═══ Document

Actually, after sbt building, it produces the scala-2.11/spark-deep-learning-assembly.jar instead of scala-2.12/spark-deep-learning-assembly.jar. In addition, I installed the python2 at the /usr/local/bin/python2, why it will have /usr/local/opt/python/bin/python2.7: No module named nose.

RayTsui commented 7 years ago

Actually, I am not sure how to use the "sparkdl$ SPARK_HOME=/usr/local/lib/spark-2.1.1-bin-hadoop2.7 PYSPARK_PYTHON=python2 SCALA_VERSION=2.11.8 SPARK_VERSION=2.1.1 ./python/run-tests.sh ", can it be executed at the command line, but it will give "sparkdl$: command not found".

allwefantasy commented 7 years ago

sparkdl$ means your current directory is spark deep learning project. SPARK_HOME is need by pyspark , SCALA_VERSION and SPARK_VERSION are used to locate the spark-deep-learning-assembly*.jar.

./python/run-tests.sh will setup enviroment and find all py in python/tests and run them one by one.

══════

Required actions:
a – Reproduce verbatim the portion of the spark-deep-learning thread starting at "sparkdl$ means your" and ending at "one by one.".
b – Write the next part of the spark-deep-learning thread, continuing from its final sentence.
The data that follow are separate from the spark-deep-learning thread.

═══ Data segment

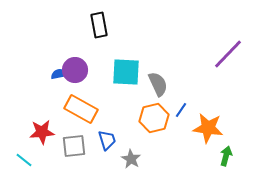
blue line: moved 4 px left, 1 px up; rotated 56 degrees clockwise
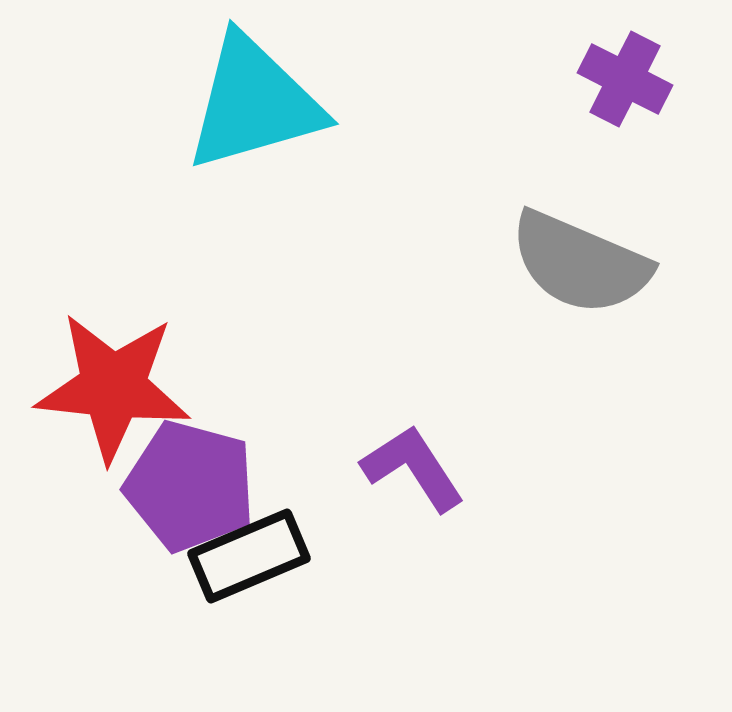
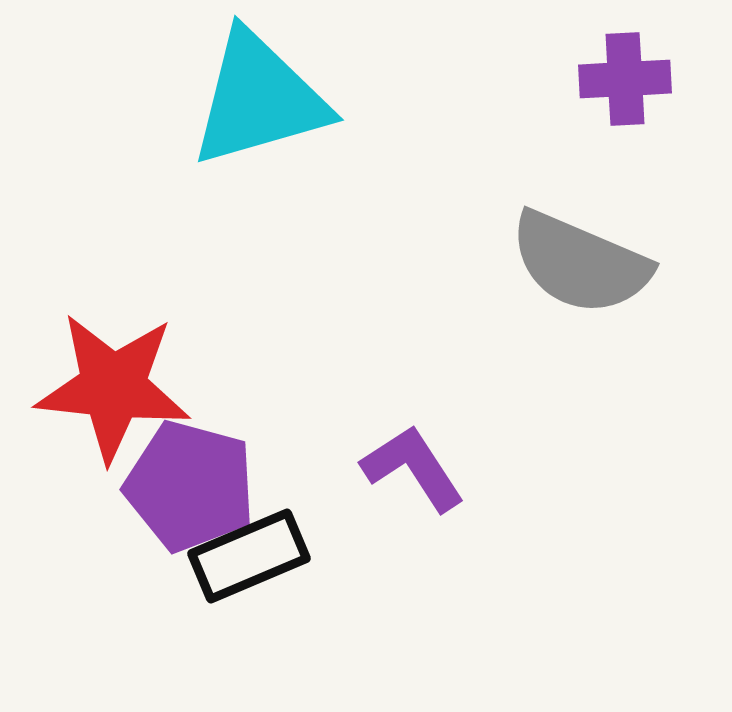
purple cross: rotated 30 degrees counterclockwise
cyan triangle: moved 5 px right, 4 px up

══════

Expected outputs:
a –
sparkdl$ means your current directory is spark deep learning project. SPARK_HOME is need by pyspark , SCALA_VERSION and SPARK_VERSION are used to locate the spark-deep-learning-assembly*.jar.

./python/run-tests.sh will setup enviroment and find all py in python/tests and run them one by one.

b –
you should run command build/sbt assembly first to make sure assembly jar is ready ,then run SPARK_HOME=/usr/local/lib/spark-2.1.1-bin-hadoop2.7 PYSPARK_PYTHON=python2 SCALA_VERSION=2.11.8 SPARK_VERSION=2.1.1 ./python/run-tests.sh

phi-dbq commented 7 years ago

@RayTsui thank you for reporting the issue! @allwefantasy thank you for helping out! In addition, we also have some scripts/sbt-plugins we use to facilitate development process, which we put in https://github.com/databricks/spark-deep-learning/pull/59. You can try running SPARK_HOME="path/to/your/spark/home/directory" ./bin/totgen.sh which will generate pyspark (.py2.spark.shell, .py3.spark.shell) and spark-shell (.spark.shell) REPLs.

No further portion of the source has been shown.